> **Tugas yang Dikerjakan**:
Bagian mana dari kutipan dokumen tentang uji klinik Ivermectin yang dimulai pada kata-kata yang memuat "Ia mengatakan banyak" dan berhenti setelah "e-commerce dan sejenisnya."? Tuliskan kembali bagian itu tanpa mengubah apa pun.

> **Kutipan Dokumen**:
━━━
Anggota Komisi IX DPR, Anas Tahir, mengomentari pula soal uji klinik Ivermectin. Dia memahami langkah BPOM tersebut sebagai ikhtiar agar bangsa Indonesia bisa sesegera mungkin menemukan obat terapi Covid-19.

"Saya kira langkah BPOM bisa dipahami. Sepanjang itu dilakukan dengan jujur, terbuka dan penuh kahati-hatian, dan yang terpenting harus bebas dari tekanan dan pengaruh eksternal baik politik, bisnis maupun kekerabatan," kata Anas kepada Republika, Selasa (29/6).

Ia mengatakan banyak negara lain yang sudah menggunakan Ivermectin sebagai obat Covid-19 seperti India, Peru, Ceko dan lain-lain. Penggunaan Ivermectin di negara-negara tersebut terbukti mampu menekan peningkatan covid secara signifikan.

"Bisa jadi BPOM melihat pengalaman negara-negara ini sebagai sebuah inspirasi untuk melakukan pengkajian lebih dalam melalui proses uji klinis yang bertangungjawab," ujarnya.






Baca Juga

BPOM namun meminta kepada seluruh masyarakat Indonesia agar tidak membeli Ivermectin secara bebas tanpa resep dokter. BPOM menekankan pula agar masyarakat juga tidak melakukan pembelian obat ini melalui platform daring seperti e-commerce dan sejenisnya.

“Untuk kehati-hatian, BPOM meminta kepada masyarakat agar tidak membeli Ivermectin secara bebas tanpa resep dokter, termasuk membeli melalui platform online,” ujar BPOM dalam sebuah pernyataan melalui jejaring sosial Twitter, dikutip Selasa (29/6)

BPOM juga menyampaikan sejumlah informasi terbaru terkait penggunaan Ivermectin. Pertama, di Indonesia, Ivermectin adalah obat yang terdaftar untuk indikasi infeksi kecacingan (Strongyloidiasis dan Onchocerciasis).
━━━
Isi halaman yang ditranskripsikan
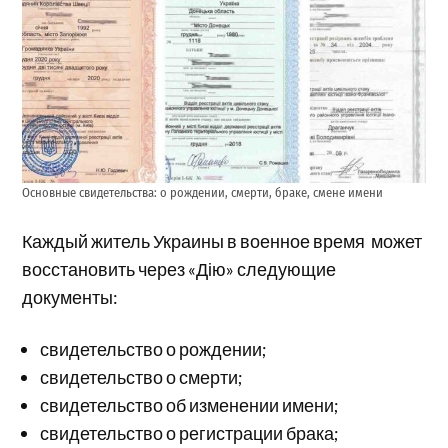
Основные свидетельства: о рождении, смерти, браке, смене имени
Каждый житель Украины в военное время может
восстановить через «Дію» следующие
документы:
свидетельство о рождении;
свидетельство о смерти;
свидетельство об изменении имени;
свидетельство о регистрации брака;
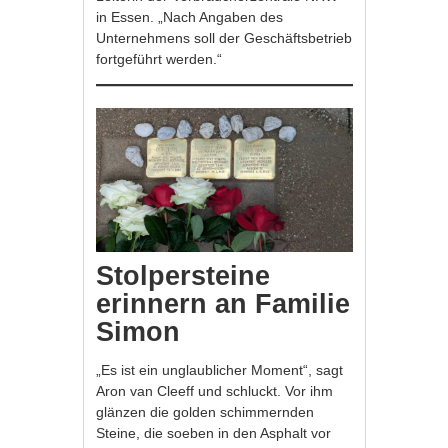
in Essen. „Nach Angaben des
Unternehmens soll der Geschäftsbetrieb
fortgeführt werden.“
Stolpersteine
erinnern an Familie
Simon
„Es ist ein unglaublicher Moment“, sagt
Aron van Cleeff und schluckt. Vor ihm
glänzen die golden schimmernden
Steine, die soeben in den Asphalt vor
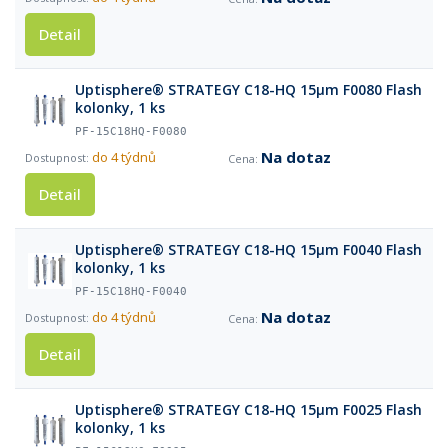
Detail
Uptisphere® STRATEGY C18-HQ 15µm F0080 Flash
kolonky, 1 ks
PF-15C18HQ-F0080
Na dotaz
do 4 týdnů
Detail
Uptisphere® STRATEGY C18-HQ 15µm F0040 Flash
kolonky, 1 ks
PF-15C18HQ-F0040
Na dotaz
do 4 týdnů
Detail
Uptisphere® STRATEGY C18-HQ 15µm F0025 Flash
kolonky, 1 ks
━━━
> **Penyelesaian**:
Ia mengatakan banyak negara lain yang sudah menggunakan Ivermectin sebagai obat Covid-19 seperti India, Peru, Ceko dan lain-lain. Penggunaan Ivermectin di negara-negara tersebut terbukti mampu menekan peningkatan covid secara signifikan.

"Bisa jadi BPOM melihat pengalaman negara-negara ini sebagai sebuah inspirasi untuk melakukan pengkajian lebih dalam melalui proses uji klinis yang bertangungjawab," ujarnya.






Baca Juga

BPOM namun meminta kepada seluruh masyarakat Indonesia agar tidak membeli Ivermectin secara bebas tanpa resep dokter. BPOM menekankan pula agar masyarakat juga tidak melakukan pembelian obat ini melalui platform daring seperti e-commerce dan sejenisnya.